When the chlorophyll distributions were averaged at the clade level there was also a weak relationship between the depth of peak chlorophyll content and anatomical traits. However, leaf absorption profiles performed on a subset of five species indicated that light absorption, particularly for green light, overlapped within a relatively narrow range of mesophyll coincident with the positioning of the palisade to spongy transition and location of the veins. The authors suggested that this may represent an optimum in tissue organization that ensures absorption of weaker light is maximized from either direction of illumination, and strengthens the growing understanding of the role of green light in driving photosynthesis within deep leaf tissue (Evans, 1995; Terashima et al., 2009).
Flexibility in leaf functional design was evident from the individual species profiles, with examples of bimodal (e.g., Zea mays, Bowenia spectabilis), abaxially-weighted (e.g., Araucaria araucana, Ficus subcordata) and near-constant (e.g., Aristolochia gigantea, Anacardium occidentale) chlorophyll distributions. Thus, even though a universal model to predict chlorophyll distribution performed well, I would argue it is in understanding this diversity where we are likely to elucidate the important role leaf internal structure plays in resource allocation and photosynthesis. This is because of a number of depth-specific factors that influence the translation of chlorophyll profiles to photosynthesis (see figure), including a gradient in chloroplast properties analogous to the comparisons found between “sun” and “shade” leaves (e.g., Terashima and Inoue, 1985), and in the organization of the major cell types (i.e., epidermis, palisade and spongy mesophyll) that have been shown to influence the capture and internal processing of absorbed light (e.g., Vogelmann, 1993). These functional relationships can be further modified by acclimation responses to abiotic stress (e.g., chloroplast movement: Inoue and Shibata, 1974; leaf inclination: Ludlow and Björkman, 1984; biochemistry: Chow and Anderson, 1987).

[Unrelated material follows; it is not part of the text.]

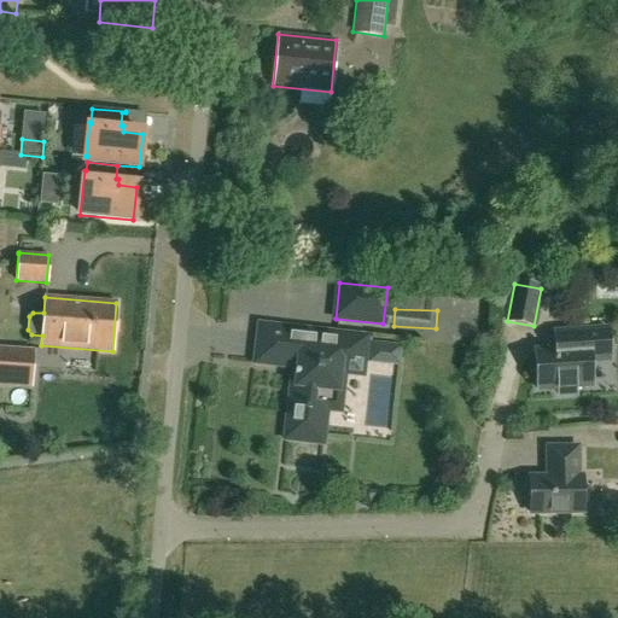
[(361,374),(366,338),(264,327),(261,363),(298,367),(297,385),(292,384),(287,427),(287,432),(292,432),(296,436),(299,438),(304,439),(309,438),(313,437),(318,435),(322,436),(322,431),(324,431),(328,390),(342,391),(344,373),(361,374)]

Importantly, these factors may be related to competing biophysical demands placed on leaves, including for mechanical support, diffusion of CO2 to the sites of carboxylation and liquid water transport to the sites of evaporation, which similarly depend on leaf structure (Smith et al., 1997). To test the relevance of these factors to the functional interpretation of chlorophyll distributions, there is a similar need for spatially resolved photosynthesis profiles. Historically, this has been a laborious process, but new approaches such as the novel multicolor laser light sheet microscopy technique of Lichtenberg et al. (2017) are a promising way forward.
The rich diversity identified in the work of Borsuk and Broderson (2019) is an important contribution by which to test how well optimized to the prevailing light conditions the distribution of chlorophyll is through a leaf, and supports growing recognition of the need to consider the internal workings of the leaf to improve the reliability of leaf scale models.
My thanks to John Evans for providing me with the data from Evans & Vogelmann (2003), and to Graham Farquhar for providing comments on the initial version.